No livro O DILEMA DO ONÍVORO, Pollan aborda a questão angústia de comer enfrentada por muitas pessoas. Enfrentar um supermercado com tantas opções se transformou em uma luta interna, com dúvidas e dilemas. Uma pequena lista inclui: a liberdade tolhida de ter que escolher os alimentos certos e nutritivos, de fazer a higienização certa e as combinações adequadas para ter o melhor aproveitamento das propriedades biológicas dos alimentos. Isso sem falar no momento de comprar os alimentos que devem ser locais sustentáveis e com selo de certificação. São tantas regras que transformam a alimentação um estresse a parte.

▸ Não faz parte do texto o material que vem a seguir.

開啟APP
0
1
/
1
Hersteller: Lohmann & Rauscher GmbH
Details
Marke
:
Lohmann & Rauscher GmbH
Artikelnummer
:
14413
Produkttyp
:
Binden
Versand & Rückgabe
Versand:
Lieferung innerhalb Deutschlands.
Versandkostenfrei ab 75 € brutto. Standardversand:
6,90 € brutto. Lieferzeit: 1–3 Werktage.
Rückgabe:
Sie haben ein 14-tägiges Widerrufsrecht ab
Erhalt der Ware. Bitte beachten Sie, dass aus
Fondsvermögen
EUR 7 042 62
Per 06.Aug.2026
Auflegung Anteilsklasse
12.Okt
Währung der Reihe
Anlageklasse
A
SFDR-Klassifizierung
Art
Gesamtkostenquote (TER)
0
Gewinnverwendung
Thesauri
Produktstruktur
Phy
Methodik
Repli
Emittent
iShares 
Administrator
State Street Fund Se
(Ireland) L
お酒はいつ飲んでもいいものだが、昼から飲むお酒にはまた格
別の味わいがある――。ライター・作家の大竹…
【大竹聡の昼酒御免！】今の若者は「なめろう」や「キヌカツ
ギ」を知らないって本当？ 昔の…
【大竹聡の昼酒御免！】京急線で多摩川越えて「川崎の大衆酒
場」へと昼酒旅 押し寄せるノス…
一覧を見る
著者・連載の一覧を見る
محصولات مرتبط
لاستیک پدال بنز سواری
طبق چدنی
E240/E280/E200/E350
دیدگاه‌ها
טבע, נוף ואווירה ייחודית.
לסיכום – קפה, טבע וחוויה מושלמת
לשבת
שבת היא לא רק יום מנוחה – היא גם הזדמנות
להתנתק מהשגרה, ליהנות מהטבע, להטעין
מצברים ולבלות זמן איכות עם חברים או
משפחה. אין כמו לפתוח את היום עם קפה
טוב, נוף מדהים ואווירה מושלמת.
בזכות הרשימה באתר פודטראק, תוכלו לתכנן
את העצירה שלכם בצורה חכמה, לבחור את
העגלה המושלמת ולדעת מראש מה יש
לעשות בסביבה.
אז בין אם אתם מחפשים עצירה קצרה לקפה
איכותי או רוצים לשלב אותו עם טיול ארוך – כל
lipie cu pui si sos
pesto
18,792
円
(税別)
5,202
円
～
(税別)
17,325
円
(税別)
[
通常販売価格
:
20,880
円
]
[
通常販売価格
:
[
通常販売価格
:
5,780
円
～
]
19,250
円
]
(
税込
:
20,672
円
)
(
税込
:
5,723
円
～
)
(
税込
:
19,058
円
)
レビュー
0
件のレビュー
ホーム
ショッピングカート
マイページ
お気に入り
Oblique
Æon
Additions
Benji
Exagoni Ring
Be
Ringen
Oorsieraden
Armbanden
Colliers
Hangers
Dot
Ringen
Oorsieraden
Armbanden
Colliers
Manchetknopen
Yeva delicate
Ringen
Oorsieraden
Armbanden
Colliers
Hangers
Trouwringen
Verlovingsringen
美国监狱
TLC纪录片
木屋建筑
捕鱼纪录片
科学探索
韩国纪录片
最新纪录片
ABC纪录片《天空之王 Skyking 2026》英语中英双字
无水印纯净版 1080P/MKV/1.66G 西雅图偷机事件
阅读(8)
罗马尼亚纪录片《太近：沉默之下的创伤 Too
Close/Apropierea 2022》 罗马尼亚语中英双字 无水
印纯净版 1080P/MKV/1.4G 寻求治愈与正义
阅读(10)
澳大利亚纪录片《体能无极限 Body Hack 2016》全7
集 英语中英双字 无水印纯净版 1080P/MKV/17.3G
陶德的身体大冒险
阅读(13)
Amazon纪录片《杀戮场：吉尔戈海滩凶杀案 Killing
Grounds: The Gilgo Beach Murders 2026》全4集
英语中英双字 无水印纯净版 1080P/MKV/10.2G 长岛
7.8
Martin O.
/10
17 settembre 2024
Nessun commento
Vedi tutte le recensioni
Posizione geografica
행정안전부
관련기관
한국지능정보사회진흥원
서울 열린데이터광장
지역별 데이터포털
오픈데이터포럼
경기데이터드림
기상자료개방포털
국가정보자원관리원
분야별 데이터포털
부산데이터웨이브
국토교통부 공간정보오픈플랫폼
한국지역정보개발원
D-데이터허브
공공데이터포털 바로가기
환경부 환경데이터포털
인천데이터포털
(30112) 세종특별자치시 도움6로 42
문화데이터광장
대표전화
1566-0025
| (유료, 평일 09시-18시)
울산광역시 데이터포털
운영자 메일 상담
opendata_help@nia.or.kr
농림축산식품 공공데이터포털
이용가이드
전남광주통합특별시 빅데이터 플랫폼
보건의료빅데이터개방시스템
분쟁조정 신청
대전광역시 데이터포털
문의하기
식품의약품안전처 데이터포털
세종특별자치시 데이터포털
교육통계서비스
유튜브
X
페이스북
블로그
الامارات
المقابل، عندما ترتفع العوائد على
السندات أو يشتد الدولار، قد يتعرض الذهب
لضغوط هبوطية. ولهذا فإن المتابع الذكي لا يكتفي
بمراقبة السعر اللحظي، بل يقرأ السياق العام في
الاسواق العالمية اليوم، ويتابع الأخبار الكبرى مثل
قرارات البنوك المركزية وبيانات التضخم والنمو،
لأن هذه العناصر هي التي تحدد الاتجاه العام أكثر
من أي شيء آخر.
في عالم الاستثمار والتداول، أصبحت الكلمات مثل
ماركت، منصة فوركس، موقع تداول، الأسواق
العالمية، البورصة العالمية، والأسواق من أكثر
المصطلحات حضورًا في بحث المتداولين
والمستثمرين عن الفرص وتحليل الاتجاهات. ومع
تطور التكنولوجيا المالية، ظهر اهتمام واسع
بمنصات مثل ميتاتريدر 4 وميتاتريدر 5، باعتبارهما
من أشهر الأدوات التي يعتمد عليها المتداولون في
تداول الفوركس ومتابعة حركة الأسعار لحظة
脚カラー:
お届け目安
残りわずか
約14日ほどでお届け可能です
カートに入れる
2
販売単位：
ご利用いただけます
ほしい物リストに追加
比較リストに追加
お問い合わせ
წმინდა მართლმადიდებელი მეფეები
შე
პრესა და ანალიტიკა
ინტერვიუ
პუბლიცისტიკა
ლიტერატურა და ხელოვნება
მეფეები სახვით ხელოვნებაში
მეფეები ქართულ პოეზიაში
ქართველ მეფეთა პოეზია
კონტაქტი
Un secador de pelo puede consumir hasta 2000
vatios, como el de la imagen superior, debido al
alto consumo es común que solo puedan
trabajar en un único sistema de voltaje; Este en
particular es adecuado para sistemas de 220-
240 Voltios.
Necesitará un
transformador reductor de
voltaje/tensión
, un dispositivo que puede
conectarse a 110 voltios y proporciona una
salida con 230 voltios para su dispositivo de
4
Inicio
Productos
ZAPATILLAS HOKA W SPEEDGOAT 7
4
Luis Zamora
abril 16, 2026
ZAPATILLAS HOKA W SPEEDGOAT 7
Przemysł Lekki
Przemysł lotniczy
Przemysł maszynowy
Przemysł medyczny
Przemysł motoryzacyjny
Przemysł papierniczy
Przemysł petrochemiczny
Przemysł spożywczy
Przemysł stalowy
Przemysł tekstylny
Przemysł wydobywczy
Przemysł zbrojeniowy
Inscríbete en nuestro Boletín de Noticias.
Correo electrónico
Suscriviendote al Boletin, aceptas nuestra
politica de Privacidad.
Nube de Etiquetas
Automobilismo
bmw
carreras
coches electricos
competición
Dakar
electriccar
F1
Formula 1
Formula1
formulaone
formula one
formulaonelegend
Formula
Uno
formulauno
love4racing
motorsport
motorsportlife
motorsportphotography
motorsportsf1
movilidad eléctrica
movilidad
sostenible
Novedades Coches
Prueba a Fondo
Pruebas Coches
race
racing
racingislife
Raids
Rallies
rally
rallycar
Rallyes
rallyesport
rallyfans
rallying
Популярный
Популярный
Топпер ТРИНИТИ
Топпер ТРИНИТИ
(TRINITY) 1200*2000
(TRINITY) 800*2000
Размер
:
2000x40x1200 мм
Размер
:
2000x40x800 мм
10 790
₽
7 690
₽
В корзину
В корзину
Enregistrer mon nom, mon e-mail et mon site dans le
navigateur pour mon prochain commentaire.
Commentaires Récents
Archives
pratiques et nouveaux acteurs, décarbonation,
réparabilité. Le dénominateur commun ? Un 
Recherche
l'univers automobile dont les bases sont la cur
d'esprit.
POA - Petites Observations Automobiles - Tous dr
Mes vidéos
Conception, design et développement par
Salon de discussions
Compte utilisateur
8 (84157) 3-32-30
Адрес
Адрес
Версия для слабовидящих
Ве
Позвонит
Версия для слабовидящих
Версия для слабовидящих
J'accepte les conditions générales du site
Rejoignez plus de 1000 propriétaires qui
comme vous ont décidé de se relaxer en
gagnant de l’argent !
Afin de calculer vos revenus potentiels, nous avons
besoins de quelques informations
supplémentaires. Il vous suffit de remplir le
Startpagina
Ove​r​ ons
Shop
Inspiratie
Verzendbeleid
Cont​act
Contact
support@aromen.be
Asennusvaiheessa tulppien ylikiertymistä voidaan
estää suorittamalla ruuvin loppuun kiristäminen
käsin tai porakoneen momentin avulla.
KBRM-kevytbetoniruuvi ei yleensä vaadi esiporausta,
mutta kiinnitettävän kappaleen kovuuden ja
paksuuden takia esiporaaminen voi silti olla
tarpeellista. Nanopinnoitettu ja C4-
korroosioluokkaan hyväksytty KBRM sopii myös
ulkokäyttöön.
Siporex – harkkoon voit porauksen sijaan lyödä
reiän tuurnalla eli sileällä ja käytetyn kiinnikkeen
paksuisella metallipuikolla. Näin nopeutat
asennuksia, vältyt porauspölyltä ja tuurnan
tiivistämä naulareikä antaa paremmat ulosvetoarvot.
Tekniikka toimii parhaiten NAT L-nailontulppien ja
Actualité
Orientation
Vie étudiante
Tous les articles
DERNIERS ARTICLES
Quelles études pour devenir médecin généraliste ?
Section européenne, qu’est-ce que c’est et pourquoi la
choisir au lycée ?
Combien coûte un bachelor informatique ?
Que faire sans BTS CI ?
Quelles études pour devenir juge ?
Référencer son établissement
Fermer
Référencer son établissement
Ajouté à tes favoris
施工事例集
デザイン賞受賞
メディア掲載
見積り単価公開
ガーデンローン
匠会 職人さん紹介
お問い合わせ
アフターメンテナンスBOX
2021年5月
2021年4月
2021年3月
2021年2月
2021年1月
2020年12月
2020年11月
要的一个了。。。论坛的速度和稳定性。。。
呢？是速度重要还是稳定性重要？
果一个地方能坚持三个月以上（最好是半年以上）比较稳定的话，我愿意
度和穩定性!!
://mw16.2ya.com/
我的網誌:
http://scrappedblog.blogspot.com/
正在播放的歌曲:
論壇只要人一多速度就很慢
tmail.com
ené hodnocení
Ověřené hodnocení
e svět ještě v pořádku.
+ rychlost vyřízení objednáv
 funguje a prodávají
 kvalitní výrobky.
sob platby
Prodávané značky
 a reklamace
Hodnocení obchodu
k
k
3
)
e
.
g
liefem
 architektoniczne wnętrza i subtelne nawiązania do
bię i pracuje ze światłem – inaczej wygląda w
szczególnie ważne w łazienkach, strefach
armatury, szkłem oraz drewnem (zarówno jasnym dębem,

Para amenizar o estresse, deixo aqui algumas dicas de Deram (2018)

  1. Diga não ao terrorismo nutricional;
  2. Escute e respeite a sua fome;
  3. Faça as pazes com os alimentos;
  4. Pratique o comer consciente;
  5. Coma com prazer, sem culpa e sem gula;
  6. Escute e respeite a saciedade;
  7. Coma alimentos variados e capriche nas preparações.
  8. Beba água.

Por fim, minha dica é cuide-se com carinho, isso implica a comer adequadamente.

Bibliografia consultada

Conklin, Annalijn I., et al. “Social relationships and healthful dietary behaviour: evidence from over-50s in the EPIC cohort, UK.” Social science & medicine 100 (2014): 167-175.

Deram, Sophie. “O peso das dietas.” Emagreça de forma sustentável dizendo não às dietas. Rio de Janeiro: Sextante, 2018.

Imtiyaz, Hena, Peeyush Soni, and Vimolwan Yukongdi. “Investigating the role of psychological, social, religious and ethical determinants on consumers’ purchase intention and consumption of convenience food.” Foods 10.2 (2021): 237.

Pollan, Michael. O dilema do onívoro: uma história natural de quatro refeições. Rio de Janeiro: Editora Intrínseca, 2007.

Woodruff, Sandra. “200 receitas de bons carboidratos”. Rio de Janeiro: Sextante, 2004.